**Required action**
An exact copy of the records below is needed, with every picture left out.

**Listed records**

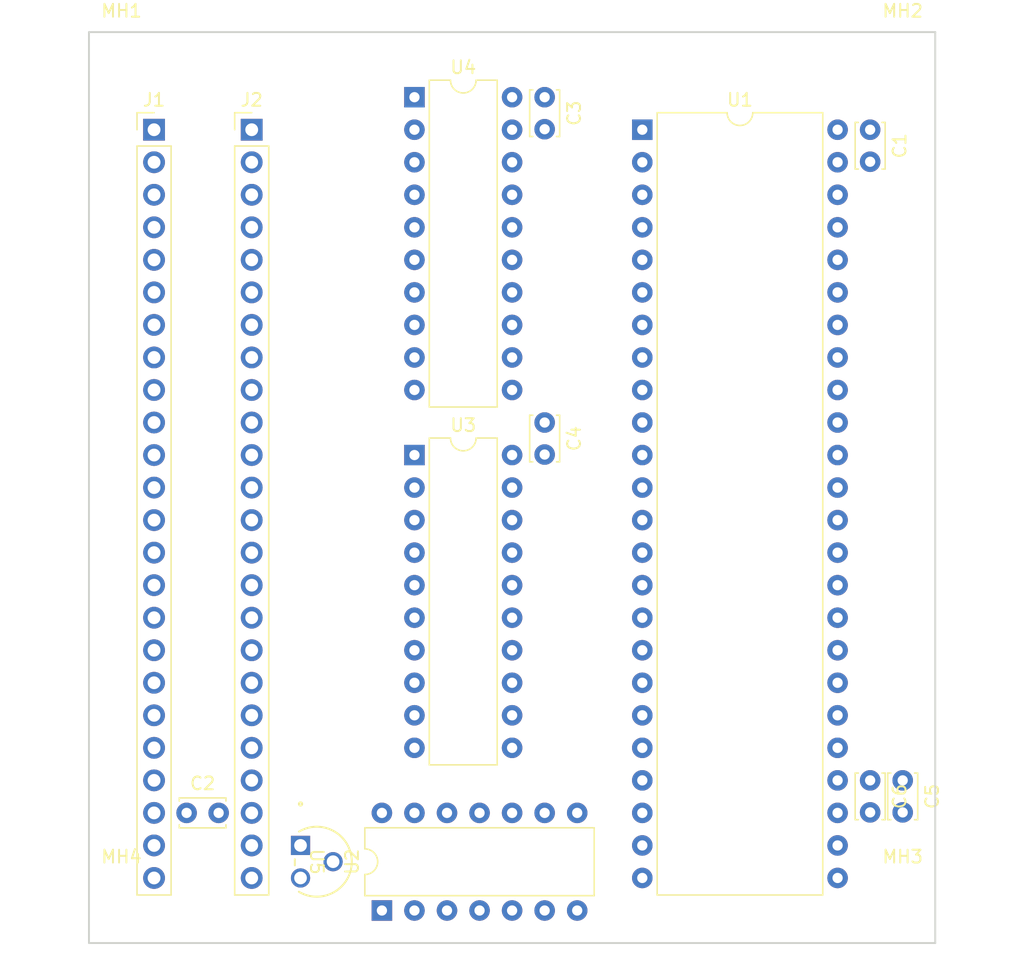
<source format=kicad_pcb>
(kicad_pcb (version 20221018) (generator pcbnew)

  (general
    (thickness 1.6)
  )

  (paper "A4")
  (title_block
    (title "BionicNS32016")
    (company "Tadashi G. Takaoka")
  )

  (layers
    (0 "F.Cu" signal)
    (31 "B.Cu" signal)
    (32 "B.Adhes" user "B.Adhesive")
    (33 "F.Adhes" user "F.Adhesive")
    (34 "B.Paste" user)
    (35 "F.Paste" user)
    (36 "B.SilkS" user "B.Silkscreen")
    (37 "F.SilkS" user "F.Silkscreen")
    (38 "B.Mask" user)
    (39 "F.Mask" user)
    (40 "Dwgs.User" user "User.Drawings")
    (41 "Cmts.User" user "User.Comments")
    (42 "Eco1.User" user "User.Eco1")
    (43 "Eco2.User" user "User.Eco2")
    (44 "Edge.Cuts" user)
    (45 "Margin" user)
    (46 "B.CrtYd" user "B.Courtyard")
    (47 "F.CrtYd" user "F.Courtyard")
    (48 "B.Fab" user)
    (49 "F.Fab" user)
  )

  (setup
    (pad_to_mask_clearance 0.051)
    (solder_mask_min_width 0.25)
    (aux_axis_origin 101 70)
    (grid_origin 101 70)
    (pcbplotparams
      (layerselection 0x00010fc_ffffffff)
      (plot_on_all_layers_selection 0x0000000_00000000)
      (disableapertmacros false)
      (usegerberextensions false)
      (usegerberattributes false)
      (usegerberadvancedattributes false)
      (creategerberjobfile false)
      (dashed_line_dash_ratio 12.000000)
      (dashed_line_gap_ratio 3.000000)
      (svgprecision 6)
      (plotframeref false)
      (viasonmask false)
      (mode 1)
      (useauxorigin false)
      (hpglpennumber 1)
      (hpglpenspeed 20)
      (hpglpendiameter 15.000000)
      (dxfpolygonmode true)
      (dxfimperialunits true)
      (dxfusepcbnewfont true)
      (psnegative false)
      (psa4output false)
      (plotreference true)
      (plotvalue true)
      (plotinvisibletext false)
      (sketchpadsonfab false)
      (subtractmaskfromsilk false)
      (outputformat 1)
      (mirror false)
      (drillshape 1)
      (scaleselection 1)
      (outputdirectory "")
    )
  )

  (net 0 "")
  (net 1 "VCC")
  (net 2 "GND")
  (net 3 "/P46")
  (net 4 "/P34")
  (net 5 "/P35")
  (net 6 "/P36")
  (net 7 "Net-(U1-BBG)")
  (net 8 "/P33")
  (net 9 "/P32")
  (net 10 "/P31")
  (net 11 "/P30")
  (net 12 "/P55")
  (net 13 "/P37")
  (net 14 "/P54")
  (net 15 "/P50")
  (net 16 "/P53")
  (net 17 "/P51")
  (net 18 "/P52")
  (net 19 "/P47")
  (net 20 "/P20")
  (net 21 "/P21")
  (net 22 "/P22")
  (net 23 "/P23")
  (net 24 "/P24")
  (net 25 "/P25")
  (net 26 "/P26")
  (net 27 "/P17")
  (net 28 "/P27")
  (net 29 "/P16")
  (net 30 "/P15")
  (net 31 "/P40")
  (net 32 "/P14")
  (net 33 "/P41")
  (net 34 "/P13")
  (net 35 "/P42")
  (net 36 "/P12")
  (net 37 "/P43")
  (net 38 "/P11")
  (net 39 "/P44")
  (net 40 "/P10")
  (net 41 "/P45")
  (net 42 "unconnected-(J1-E0-Pad10)")
  (net 43 "unconnected-(J1-15V-Pad19)")
  (net 44 "Net-(J2-P57)")
  (net 45 "unconnected-(J2-P56-Pad27)")
  (net 46 "unconnected-(J2-15V-Pad30)")
  (net 47 "unconnected-(J2-E1-Pad39)")
  (net 48 "Net-(U1-A22)")
  (net 49 "Net-(U1-A21)")
  (net 50 "Net-(U1-A20)")
  (net 51 "Net-(U1-A19)")
  (net 52 "Net-(U1-A18)")
  (net 53 "Net-(U1-A17)")
  (net 54 "Net-(U1-A16)")
  (net 55 "Net-(U1-PHI1)")
  (net 56 "Net-(U1-PHI2)")
  (net 57 "Net-(U1-~{HBE})")
  (net 58 "Net-(U1-U{slash}~{S})")
  (net 59 "Net-(U1-~{DDIN})")
  (net 60 "Net-(U1-ST3)")
  (net 61 "Net-(U1-ST2)")
  (net 62 "Net-(U1-ST1)")
  (net 63 "Net-(U1-ST0)")
  (net 64 "Net-(U1-~{ILO})")
  (net 65 "Net-(U1-A23)")
  (net 66 "unconnected-(U2-3Y-Pad8)")
  (net 67 "unconnected-(U2-4Y-Pad11)")

  (footprint "MountingHole:MountingHole_3.2mm_M3" (layer "F.Cu") (at 101 70))

  (footprint "MountingHole:MountingHole_3.2mm_M3" (layer "F.Cu") (at 161.96 70))

  (footprint "MountingHole:MountingHole_3.2mm_M3" (layer "F.Cu") (at 161.96 136.04))

  (footprint "MountingHole:MountingHole_3.2mm_M3" (layer "F.Cu") (at 101 136.04))

  (footprint "Capacitor_THT:C_Disc_D3.4mm_W2.1mm_P2.50mm" (layer "F.Cu") (at 159.42 75.08 -90))

  (footprint "Capacitor_THT:C_Disc_D3.4mm_W2.1mm_P2.50mm" (layer "F.Cu") (at 134.02 72.54 -90))

  (footprint "Package_DIP:DIP-14_W7.62mm" (layer "F.Cu") (at 121.32 136.04 90))

  (footprint "Package_DIP:DIP-20_W7.62mm" (layer "F.Cu") (at 123.86 72.54))

  (footprint "Package_DIP:DIP-20_W7.62mm" (layer "F.Cu") (at 123.86 100.48))

  (footprint "Capacitor_THT:C_Disc_D3.4mm_W2.1mm_P2.50mm" (layer "F.Cu") (at 134.02 97.94 -90))

  (footprint "Capacitor_THT:C_Disc_D3.4mm_W2.1mm_P2.50mm" (layer "F.Cu") (at 106.08 128.42))

  (footprint "Capacitor_THT:C_Disc_D3.4mm_W2.1mm_P2.50mm" (layer "F.Cu") (at 161.96 125.88 -90))

  (footprint "Capacitor_THT:C_Disc_D3.4mm_W2.1mm_P2.50mm" (layer "F.Cu") (at 159.42 125.88 -90))

  (footprint "Package_DIP:DIP-48_W15.24mm" (layer "F.Cu") (at 141.64 75.08))

  (footprint "connector:Bionic-P245_Vertical" (layer "F.Cu") (at 111.16 75.08))

  (footprint "connector:Bionic-P135_Vertical" (layer "F.Cu") (at 103.54 75.08))

  (footprint "microchip:TO-92_MC_MCH" (layer "F.Cu") (at 114.97 130.96 -90))

  (gr_line (start 98.46 138.58) (end 98.46 67.46)
    (stroke (width 0.15) (type solid)) (layer "Edge.Cuts") (tstamp 00000000-0000-0000-0000-0000618aa84d))
  (gr_line (start 164.5 138.58) (end 98.46 138.58)
    (stroke (width 0.15) (type solid)) (layer "Edge.Cuts") (tstamp 01acb040-f423-491c-bd6f-dbe3cfa66fbb))
  (gr_line (start 98.46 67.46) (end 164.5 67.46)
    (stroke (width 0.15) (type solid)) (layer "Edge.Cuts") (tstamp 13955f3b-1a48-49b5-8e8c-a9b85deed71b))
  (gr_line (start 164.5 67.46) (end 164.5 138.58)
    (stroke (width 0.15) (type solid)) (layer "Edge.Cuts") (tstamp bda02842-2af5-4aca-ab94-73d9965935ff))

)

</source>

**Solution to this problem**
<source format=kicad_pcb>
(kicad_pcb (version 20221018) (generator pcbnew)

  (general
    (thickness 1.6)
  )

  (paper "A4")
  (title_block
    (title "BionicNS32016")
    (company "Tadashi G. Takaoka")
  )

  (layers
    (0 "F.Cu" signal)
    (31 "B.Cu" signal)
    (32 "B.Adhes" user "B.Adhesive")
    (33 "F.Adhes" user "F.Adhesive")
    (34 "B.Paste" user)
    (35 "F.Paste" user)
    (36 "B.SilkS" user "B.Silkscreen")
    (37 "F.SilkS" user "F.Silkscreen")
    (38 "B.Mask" user)
    (39 "F.Mask" user)
    (40 "Dwgs.User" user "User.Drawings")
    (41 "Cmts.User" user "User.Comments")
    (42 "Eco1.User" user "User.Eco1")
    (43 "Eco2.User" user "User.Eco2")
    (44 "Edge.Cuts" user)
    (45 "Margin" user)
    (46 "B.CrtYd" user "B.Courtyard")
    (47 "F.CrtYd" user "F.Courtyard")
    (48 "B.Fab" user)
    (49 "F.Fab" user)
  )

  (setup
    (pad_to_mask_clearance 0.051)
    (solder_mask_min_width 0.25)
    (aux_axis_origin 101 70)
    (grid_origin 101 70)
    (pcbplotparams
      (layerselection 0x00010fc_ffffffff)
      (plot_on_all_layers_selection 0x0000000_00000000)
      (disableapertmacros false)
      (usegerberextensions false)
      (usegerberattributes false)
      (usegerberadvancedattributes false)
      (creategerberjobfile false)
      (dashed_line_dash_ratio 12.000000)
      (dashed_line_gap_ratio 3.000000)
      (svgprecision 6)
      (plotframeref false)
      (viasonmask false)
      (mode 1)
      (useauxorigin false)
      (hpglpennumber 1)
      (hpglpenspeed 20)
      (hpglpendiameter 15.000000)
      (dxfpolygonmode true)
      (dxfimperialunits true)
      (dxfusepcbnewfont true)
      (psnegative false)
      (psa4output false)
      (plotreference true)
      (plotvalue true)
      (plotinvisibletext false)
      (sketchpadsonfab false)
      (subtractmaskfromsilk false)
      (outputformat 1)
      (mirror false)
      (drillshape 1)
      (scaleselection 1)
      (outputdirectory "")
    )
  )

  (net 0 "")
  (net 1 "VCC")
  (net 2 "GND")
  (net 3 "/P46")
  (net 4 "/P34")
  (net 5 "/P35")
  (net 6 "/P36")
  (net 7 "Net-(U1-BBG)")
  (net 8 "/P33")
  (net 9 "/P32")
  (net 10 "/P31")
  (net 11 "/P30")
  (net 12 "/P55")
  (net 13 "/P37")
  (net 14 "/P54")
  (net 15 "/P50")
  (net 16 "/P53")
  (net 17 "/P51")
  (net 18 "/P52")
  (net 19 "/P47")
  (net 20 "/P20")
  (net 21 "/P21")
  (net 22 "/P22")
  (net 23 "/P23")
  (net 24 "/P24")
  (net 25 "/P25")
  (net 26 "/P26")
  (net 27 "/P17")
  (net 28 "/P27")
  (net 29 "/P16")
  (net 30 "/P15")
  (net 31 "/P40")
  (net 32 "/P14")
  (net 33 "/P41")
  (net 34 "/P13")
  (net 35 "/P42")
  (net 36 "/P12")
  (net 37 "/P43")
  (net 38 "/P11")
  (net 39 "/P44")
  (net 40 "/P10")
  (net 41 "/P45")
  (net 42 "unconnected-(J1-E0-Pad10)")
  (net 43 "unconnected-(J1-15V-Pad19)")
  (net 44 "Net-(J2-P57)")
  (net 45 "unconnected-(J2-P56-Pad27)")
  (net 46 "unconnected-(J2-15V-Pad30)")
  (net 47 "unconnected-(J2-E1-Pad39)")
  (net 48 "Net-(U1-A22)")
  (net 49 "Net-(U1-A21)")
  (net 50 "Net-(U1-A20)")
  (net 51 "Net-(U1-A19)")
  (net 52 "Net-(U1-A18)")
  (net 53 "Net-(U1-A17)")
  (net 54 "Net-(U1-A16)")
  (net 55 "Net-(U1-PHI1)")
  (net 56 "Net-(U1-PHI2)")
  (net 57 "Net-(U1-~{HBE})")
  (net 58 "Net-(U1-U{slash}~{S})")
  (net 59 "Net-(U1-~{DDIN})")
  (net 60 "Net-(U1-ST3)")
  (net 61 "Net-(U1-ST2)")
  (net 62 "Net-(U1-ST1)")
  (net 63 "Net-(U1-ST0)")
  (net 64 "Net-(U1-~{ILO})")
  (net 65 "Net-(U1-A23)")
  (net 66 "unconnected-(U2-3Y-Pad8)")
  (net 67 "unconnected-(U2-4Y-Pad11)")

  (footprint "MountingHole:MountingHole_3.2mm_M3" (layer "F.Cu") (at 101 70))

  (footprint "MountingHole:MountingHole_3.2mm_M3" (layer "F.Cu") (at 161.96 70))

  (footprint "MountingHole:MountingHole_3.2mm_M3" (layer "F.Cu") (at 161.96 136.04))

  (footprint "MountingHole:MountingHole_3.2mm_M3" (layer "F.Cu") (at 101 136.04))

  (footprint "Capacitor_THT:C_Disc_D3.4mm_W2.1mm_P2.50mm" (layer "F.Cu") (at 159.42 75.08 -90))

  (footprint "Capacitor_THT:C_Disc_D3.4mm_W2.1mm_P2.50mm" (layer "F.Cu") (at 134.02 72.54 -90))

  (footprint "Package_DIP:DIP-14_W7.62mm" (layer "F.Cu") (at 121.32 136.04 90))

  (footprint "Package_DIP:DIP-20_W7.62mm" (layer "F.Cu") (at 123.86 72.54))

  (footprint "Package_DIP:DIP-20_W7.62mm" (layer "F.Cu") (at 123.86 100.48))

  (footprint "Capacitor_THT:C_Disc_D3.4mm_W2.1mm_P2.50mm" (layer "F.Cu") (at 134.02 97.94 -90))

  (footprint "Capacitor_THT:C_Disc_D3.4mm_W2.1mm_P2.50mm" (layer "F.Cu") (at 106.08 128.42))

  (footprint "Capacitor_THT:C_Disc_D3.4mm_W2.1mm_P2.50mm" (layer "F.Cu") (at 161.96 125.88 -90))

  (footprint "Capacitor_THT:C_Disc_D3.4mm_W2.1mm_P2.50mm" (layer "F.Cu") (at 159.42 125.88 -90))

  (footprint "Package_DIP:DIP-48_W15.24mm" (layer "F.Cu") (at 141.64 75.08))

  (footprint "connector:Bionic-P245_Vertical" (layer "F.Cu") (at 111.16 75.08))

  (footprint "connector:Bionic-P135_Vertical" (layer "F.Cu") (at 103.54 75.08))

  (footprint "microchip:TO-92_MC_MCH" (layer "F.Cu") (at 114.97 130.96 -90))

  (gr_line (start 98.46 138.58) (end 98.46 67.46)
    (stroke (width 0.15) (type solid)) (layer "Edge.Cuts") (tstamp 00000000-0000-0000-0000-0000618aa84d))
  (gr_line (start 164.5 138.58) (end 98.46 138.58)
    (stroke (width 0.15) (type solid)) (layer "Edge.Cuts") (tstamp 01acb040-f423-491c-bd6f-dbe3cfa66fbb))
  (gr_line (start 98.46 67.46) (end 164.5 67.46)
    (stroke (width 0.15) (type solid)) (layer "Edge.Cuts") (tstamp 13955f3b-1a48-49b5-8e8c-a9b85deed71b))
  (gr_line (start 164.5 67.46) (end 164.5 138.58)
    (stroke (width 0.15) (type solid)) (layer "Edge.Cuts") (tstamp bda02842-2af5-4aca-ab94-73d9965935ff))

)

</source>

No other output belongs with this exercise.